Он опять усмехается… и тут грохот!
Это распахивается дверь зала, да так, что братья Сергей хватаются один за тесак, а второй за винтовку. В дверях Еж — не утерпел все-таки. Свирепо глядя на гостя — а еще отчего-то на Ленни, — он стремительно шествует через зал и останавливается перед нами.
— Не работает ничего! — рявкает Еж на Кляушвица.
— Да, — говорит опричник, — внешней записи не останется. Мы сейчас в отдельном пузыре времени. На мгновение позже, чем мир вокруг.
Спокойно встает перед Ежом.
Некоторое время эти двое давят друг друга взглядами… Ну, точнее, это Еж давит, Усольцев просто смотрит.
— Излагай, — бурчит Еж, выдохнув.
И подпоручик говорит медленно:
— Вам предоставят корабли. Вы покинете рубежи Государства Российского и уйдете. Никто не будет чинить этому препятствий.
Еж моргает:
— «Уйдете»? Куда?
— Куда угодно, — усмехается в ответ Усольцев, — но в указанном направлении. А именно — к берегам Тумани.
Я аж подскакиваю. Во взгляде Ежа появляется понимание.
— И… что нам там делать? — спрашивает он медленно. — За рубежами у чужих берегов, нах?
Опричник разводит руками:
— Что угодно. Это дикие земли, вон… господин Найденов не даст соврать.

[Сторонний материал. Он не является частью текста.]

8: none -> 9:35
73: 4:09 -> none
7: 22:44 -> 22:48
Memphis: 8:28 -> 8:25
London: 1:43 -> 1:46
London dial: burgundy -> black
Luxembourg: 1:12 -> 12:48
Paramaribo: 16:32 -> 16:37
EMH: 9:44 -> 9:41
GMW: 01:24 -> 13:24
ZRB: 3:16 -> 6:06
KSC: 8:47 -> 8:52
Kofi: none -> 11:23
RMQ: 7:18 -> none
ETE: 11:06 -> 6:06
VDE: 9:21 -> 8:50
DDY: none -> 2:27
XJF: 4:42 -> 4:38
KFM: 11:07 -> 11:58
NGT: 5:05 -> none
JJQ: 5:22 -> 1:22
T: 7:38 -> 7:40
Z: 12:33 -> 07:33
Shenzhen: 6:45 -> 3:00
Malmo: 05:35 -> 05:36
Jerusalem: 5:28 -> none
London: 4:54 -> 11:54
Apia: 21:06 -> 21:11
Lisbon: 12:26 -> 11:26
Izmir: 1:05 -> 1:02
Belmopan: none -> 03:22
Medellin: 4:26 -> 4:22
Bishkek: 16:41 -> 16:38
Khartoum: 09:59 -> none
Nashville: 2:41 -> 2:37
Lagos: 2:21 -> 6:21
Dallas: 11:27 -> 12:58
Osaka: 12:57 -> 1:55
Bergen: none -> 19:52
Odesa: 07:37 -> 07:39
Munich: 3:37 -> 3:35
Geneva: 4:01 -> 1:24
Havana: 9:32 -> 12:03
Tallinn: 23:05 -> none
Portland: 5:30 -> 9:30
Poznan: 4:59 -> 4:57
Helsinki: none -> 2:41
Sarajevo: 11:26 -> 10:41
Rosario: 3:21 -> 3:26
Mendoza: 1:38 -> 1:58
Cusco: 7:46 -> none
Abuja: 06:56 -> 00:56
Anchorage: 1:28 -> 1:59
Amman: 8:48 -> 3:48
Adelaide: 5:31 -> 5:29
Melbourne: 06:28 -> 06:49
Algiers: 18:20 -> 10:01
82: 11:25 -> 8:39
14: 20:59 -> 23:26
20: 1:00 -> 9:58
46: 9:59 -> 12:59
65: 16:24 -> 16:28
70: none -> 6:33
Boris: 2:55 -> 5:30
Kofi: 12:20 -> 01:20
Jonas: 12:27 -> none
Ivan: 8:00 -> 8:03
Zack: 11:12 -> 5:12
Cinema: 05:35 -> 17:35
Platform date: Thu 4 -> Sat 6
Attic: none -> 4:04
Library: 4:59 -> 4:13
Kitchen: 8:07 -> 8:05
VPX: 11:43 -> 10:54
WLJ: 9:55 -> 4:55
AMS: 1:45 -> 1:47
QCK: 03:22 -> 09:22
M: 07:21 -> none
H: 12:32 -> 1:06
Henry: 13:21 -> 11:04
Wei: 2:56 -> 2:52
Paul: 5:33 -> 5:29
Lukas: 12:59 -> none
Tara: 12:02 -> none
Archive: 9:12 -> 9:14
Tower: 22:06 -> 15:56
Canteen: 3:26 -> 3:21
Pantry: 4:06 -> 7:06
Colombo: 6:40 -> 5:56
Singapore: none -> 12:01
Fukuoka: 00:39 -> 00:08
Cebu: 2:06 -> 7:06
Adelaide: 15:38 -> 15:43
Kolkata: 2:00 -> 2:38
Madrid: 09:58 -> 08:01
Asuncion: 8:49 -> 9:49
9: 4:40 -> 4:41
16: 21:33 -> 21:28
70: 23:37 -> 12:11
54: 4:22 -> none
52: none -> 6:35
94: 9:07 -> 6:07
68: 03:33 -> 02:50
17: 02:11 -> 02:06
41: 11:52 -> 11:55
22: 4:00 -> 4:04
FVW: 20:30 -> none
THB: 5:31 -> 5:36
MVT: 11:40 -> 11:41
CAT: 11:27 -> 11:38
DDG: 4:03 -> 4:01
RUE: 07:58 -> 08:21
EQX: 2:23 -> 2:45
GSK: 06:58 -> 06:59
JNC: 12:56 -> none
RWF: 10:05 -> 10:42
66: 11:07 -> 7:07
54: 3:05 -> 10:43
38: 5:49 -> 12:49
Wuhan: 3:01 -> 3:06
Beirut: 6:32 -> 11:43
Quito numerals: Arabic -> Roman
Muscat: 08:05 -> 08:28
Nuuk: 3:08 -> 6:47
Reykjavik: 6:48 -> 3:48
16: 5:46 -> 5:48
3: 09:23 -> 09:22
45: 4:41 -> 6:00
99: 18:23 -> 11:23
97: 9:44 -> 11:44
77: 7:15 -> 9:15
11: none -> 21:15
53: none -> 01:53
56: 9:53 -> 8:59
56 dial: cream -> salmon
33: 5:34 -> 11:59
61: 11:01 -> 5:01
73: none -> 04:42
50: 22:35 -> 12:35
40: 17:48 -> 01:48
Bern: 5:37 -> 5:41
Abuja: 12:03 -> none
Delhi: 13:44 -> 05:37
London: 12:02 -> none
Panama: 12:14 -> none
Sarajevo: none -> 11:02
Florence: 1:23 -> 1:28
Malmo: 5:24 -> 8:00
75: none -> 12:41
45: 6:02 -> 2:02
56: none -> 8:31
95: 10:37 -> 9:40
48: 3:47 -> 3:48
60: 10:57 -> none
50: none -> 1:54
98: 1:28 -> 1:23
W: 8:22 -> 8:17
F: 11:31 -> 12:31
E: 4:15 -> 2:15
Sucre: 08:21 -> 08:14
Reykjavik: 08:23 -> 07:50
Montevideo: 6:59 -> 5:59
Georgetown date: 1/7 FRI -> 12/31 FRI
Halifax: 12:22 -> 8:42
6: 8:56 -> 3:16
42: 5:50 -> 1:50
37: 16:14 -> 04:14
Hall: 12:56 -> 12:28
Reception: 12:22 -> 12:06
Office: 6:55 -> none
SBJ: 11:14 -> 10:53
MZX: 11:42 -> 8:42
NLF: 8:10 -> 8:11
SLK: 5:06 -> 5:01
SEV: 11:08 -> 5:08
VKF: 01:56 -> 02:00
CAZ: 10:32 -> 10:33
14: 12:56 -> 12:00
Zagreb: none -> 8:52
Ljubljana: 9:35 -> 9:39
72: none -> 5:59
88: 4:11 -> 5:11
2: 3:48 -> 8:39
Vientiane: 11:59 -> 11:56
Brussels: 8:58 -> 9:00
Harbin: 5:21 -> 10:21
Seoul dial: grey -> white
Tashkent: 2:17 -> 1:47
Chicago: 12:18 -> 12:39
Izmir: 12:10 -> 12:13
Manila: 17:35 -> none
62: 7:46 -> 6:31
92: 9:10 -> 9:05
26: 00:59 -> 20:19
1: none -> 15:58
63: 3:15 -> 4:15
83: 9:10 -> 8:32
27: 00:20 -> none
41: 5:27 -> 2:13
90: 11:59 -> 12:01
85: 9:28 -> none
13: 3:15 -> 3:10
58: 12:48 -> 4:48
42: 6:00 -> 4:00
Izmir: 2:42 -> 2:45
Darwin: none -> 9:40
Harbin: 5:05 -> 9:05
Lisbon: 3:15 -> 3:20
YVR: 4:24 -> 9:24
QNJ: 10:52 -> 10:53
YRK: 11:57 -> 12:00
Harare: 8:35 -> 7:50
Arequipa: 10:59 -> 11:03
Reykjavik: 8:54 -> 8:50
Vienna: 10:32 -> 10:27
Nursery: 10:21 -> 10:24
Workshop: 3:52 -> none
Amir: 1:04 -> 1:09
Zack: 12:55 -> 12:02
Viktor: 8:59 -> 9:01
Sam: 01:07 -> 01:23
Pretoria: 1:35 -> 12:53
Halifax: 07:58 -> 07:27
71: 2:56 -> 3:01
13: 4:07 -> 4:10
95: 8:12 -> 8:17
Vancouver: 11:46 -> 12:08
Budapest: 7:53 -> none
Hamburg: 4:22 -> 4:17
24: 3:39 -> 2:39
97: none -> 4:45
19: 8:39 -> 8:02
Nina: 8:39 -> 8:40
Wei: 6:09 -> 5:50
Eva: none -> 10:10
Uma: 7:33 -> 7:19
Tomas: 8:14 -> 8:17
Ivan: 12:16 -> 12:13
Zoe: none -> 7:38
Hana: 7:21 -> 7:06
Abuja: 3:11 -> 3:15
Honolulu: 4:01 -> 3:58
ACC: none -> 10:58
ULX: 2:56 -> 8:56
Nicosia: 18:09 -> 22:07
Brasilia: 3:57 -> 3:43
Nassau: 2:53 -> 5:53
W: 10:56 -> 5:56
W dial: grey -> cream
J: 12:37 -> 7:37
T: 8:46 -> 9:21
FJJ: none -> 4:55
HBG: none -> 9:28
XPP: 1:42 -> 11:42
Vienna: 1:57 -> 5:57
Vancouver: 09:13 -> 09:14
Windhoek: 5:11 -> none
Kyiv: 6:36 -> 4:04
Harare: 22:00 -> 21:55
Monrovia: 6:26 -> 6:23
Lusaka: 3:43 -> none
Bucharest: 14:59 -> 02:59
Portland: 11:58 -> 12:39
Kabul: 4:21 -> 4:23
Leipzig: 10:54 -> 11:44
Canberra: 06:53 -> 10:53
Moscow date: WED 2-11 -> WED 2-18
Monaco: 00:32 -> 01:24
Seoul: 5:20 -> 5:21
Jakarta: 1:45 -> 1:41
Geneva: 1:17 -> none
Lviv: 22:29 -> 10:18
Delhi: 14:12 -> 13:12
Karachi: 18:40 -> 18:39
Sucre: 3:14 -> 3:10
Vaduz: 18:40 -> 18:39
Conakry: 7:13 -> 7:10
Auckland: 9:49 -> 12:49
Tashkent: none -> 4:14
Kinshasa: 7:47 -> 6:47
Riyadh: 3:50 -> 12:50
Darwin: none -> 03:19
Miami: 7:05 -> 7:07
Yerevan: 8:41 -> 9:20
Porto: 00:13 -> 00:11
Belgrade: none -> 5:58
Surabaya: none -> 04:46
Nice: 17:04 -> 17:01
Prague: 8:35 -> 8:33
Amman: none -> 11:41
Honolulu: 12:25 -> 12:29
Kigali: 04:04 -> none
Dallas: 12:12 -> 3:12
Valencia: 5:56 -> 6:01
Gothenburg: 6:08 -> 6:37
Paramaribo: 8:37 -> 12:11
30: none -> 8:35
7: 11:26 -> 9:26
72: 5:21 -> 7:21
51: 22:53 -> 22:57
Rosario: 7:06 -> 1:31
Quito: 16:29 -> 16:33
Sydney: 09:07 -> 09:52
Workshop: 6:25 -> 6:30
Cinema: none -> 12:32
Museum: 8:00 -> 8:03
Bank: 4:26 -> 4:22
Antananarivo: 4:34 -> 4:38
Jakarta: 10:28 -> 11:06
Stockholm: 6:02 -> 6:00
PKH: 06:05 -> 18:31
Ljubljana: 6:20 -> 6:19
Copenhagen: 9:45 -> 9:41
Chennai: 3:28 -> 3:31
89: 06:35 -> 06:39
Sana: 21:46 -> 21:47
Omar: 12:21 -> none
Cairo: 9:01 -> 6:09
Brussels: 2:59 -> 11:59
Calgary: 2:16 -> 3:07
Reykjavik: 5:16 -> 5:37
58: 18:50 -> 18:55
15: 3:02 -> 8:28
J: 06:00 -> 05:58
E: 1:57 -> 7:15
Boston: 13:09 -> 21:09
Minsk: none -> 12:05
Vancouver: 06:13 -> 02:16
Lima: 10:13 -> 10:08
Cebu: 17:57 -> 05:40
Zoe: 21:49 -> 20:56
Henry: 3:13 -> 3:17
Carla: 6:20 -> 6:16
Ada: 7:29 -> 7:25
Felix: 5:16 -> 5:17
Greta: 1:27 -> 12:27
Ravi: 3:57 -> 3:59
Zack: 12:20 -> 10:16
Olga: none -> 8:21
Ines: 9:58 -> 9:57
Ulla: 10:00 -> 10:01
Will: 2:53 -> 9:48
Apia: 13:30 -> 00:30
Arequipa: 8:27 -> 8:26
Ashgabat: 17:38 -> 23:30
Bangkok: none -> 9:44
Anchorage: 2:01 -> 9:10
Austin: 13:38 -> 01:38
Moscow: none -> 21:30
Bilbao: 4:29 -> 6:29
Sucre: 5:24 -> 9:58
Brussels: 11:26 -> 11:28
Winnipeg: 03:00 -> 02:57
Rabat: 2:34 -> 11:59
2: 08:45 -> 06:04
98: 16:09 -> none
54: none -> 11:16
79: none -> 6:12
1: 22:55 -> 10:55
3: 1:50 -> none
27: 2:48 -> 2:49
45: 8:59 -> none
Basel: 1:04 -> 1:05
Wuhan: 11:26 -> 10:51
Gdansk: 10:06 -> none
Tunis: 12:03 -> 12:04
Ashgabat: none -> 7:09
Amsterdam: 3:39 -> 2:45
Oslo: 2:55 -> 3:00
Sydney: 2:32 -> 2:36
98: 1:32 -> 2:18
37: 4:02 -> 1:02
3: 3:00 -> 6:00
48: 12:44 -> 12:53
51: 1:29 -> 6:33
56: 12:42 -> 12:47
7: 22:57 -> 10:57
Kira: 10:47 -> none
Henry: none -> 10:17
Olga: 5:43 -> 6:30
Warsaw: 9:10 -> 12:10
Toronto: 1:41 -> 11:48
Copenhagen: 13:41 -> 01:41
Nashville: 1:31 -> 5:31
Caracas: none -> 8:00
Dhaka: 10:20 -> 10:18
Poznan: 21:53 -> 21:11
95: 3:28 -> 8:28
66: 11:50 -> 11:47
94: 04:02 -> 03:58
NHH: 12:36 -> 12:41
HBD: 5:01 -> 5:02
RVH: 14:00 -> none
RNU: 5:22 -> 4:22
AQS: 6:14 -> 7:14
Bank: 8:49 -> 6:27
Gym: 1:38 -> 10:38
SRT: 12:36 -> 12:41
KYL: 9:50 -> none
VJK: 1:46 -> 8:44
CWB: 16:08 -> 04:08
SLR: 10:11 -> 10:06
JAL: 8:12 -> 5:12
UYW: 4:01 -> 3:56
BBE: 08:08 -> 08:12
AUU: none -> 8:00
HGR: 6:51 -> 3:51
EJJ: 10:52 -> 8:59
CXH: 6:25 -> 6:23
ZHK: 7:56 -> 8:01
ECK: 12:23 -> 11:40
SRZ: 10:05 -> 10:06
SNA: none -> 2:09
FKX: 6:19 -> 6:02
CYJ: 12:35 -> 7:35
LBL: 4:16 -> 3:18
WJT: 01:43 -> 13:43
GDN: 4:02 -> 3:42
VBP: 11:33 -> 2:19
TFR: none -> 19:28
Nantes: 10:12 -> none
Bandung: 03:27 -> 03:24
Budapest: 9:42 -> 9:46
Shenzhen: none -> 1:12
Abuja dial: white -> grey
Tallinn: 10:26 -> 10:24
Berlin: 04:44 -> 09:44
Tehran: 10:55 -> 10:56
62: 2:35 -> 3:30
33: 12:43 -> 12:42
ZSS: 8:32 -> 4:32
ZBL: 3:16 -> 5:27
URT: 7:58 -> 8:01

Там идут постоянные столкновения местных племен.
— Всему виной трайбализм, — неожиданно говорит Ленни, все зыркают на него как на дурачка, Сергей под столом, кажется, пихает ногой.
— Точно, — соглашается Усольцев невозмутимо. — Всему виной вот это. Уверен, группе авантюристов найдется чем в этих землях заняться к своей выгоде.
«Я знаю, чем там заняться!» — хочется заорать мне, но не хочется быть как Ленни. А еще я хорошо понимаю, что за такое щедрое предложение придется платить.
Вождь понимает тоже.
— Что взамен? — спрашивает Еж.
— Взамен, — говорит опричник, — когда ходишь под своим флагом, не забывай интересы флага Отечества. У тебя будет куратор из магов. Потребуется иногда выполнять его поручения. Тумань — земли дикие, но и там… гхм… надо, чтобы все делалось к пользе государевой.
— Что угодно я делать не стану, — предупреждает Еж, — даже не надейтесь. Играть готов только в открытую. Когда понимаю, чо вообще происходит. Только так! Если нет — не договоримся! Принимается такое условие? Решай!
Он буровит Усольцева взглядом, воздух — как тот кисель из черемухи: густой, напряженный. Еж и правда — словно иголки выставил во все стороны. Невидимые. Какие «условия», нах⁈ Нам ли торговаться? Сейчас опричник скажет «не договоримся» — и… Что? Еж тогда просто уйдет? Или кинется на него? А маг что сделает⁈
Прикидываю, что схватить со стола и как прорываться к двери… Только нельзя будет уходить без Ежа. И…
— Не думал я, говоря с одним дьяком, что сам буду на его месте… Так скоро, — хмыкает неожиданно Усольцев.
И, улыбнувшись, протягивает руку Ежу. Тот жмет.
И я чувствую — и все чувствуют! — как кисельный воздух становится самым обычным. Фух…
— Ну что, — говорит один из двух братьев Сергей, здоровяк с тесаком, — теперь-то мы все можем поесть нормально?
Золотые слова. Опять шлепаюсь на стул — сам не заметил, когда вскочил! — и хватаю корзинку с икрой.
А то знаю таких бородатых проглотов!
— Они опаздывают, — хмурится Усольцев.
А мы-то, конечно, вовремя. По-другому и не могло быть с этим… временщиком.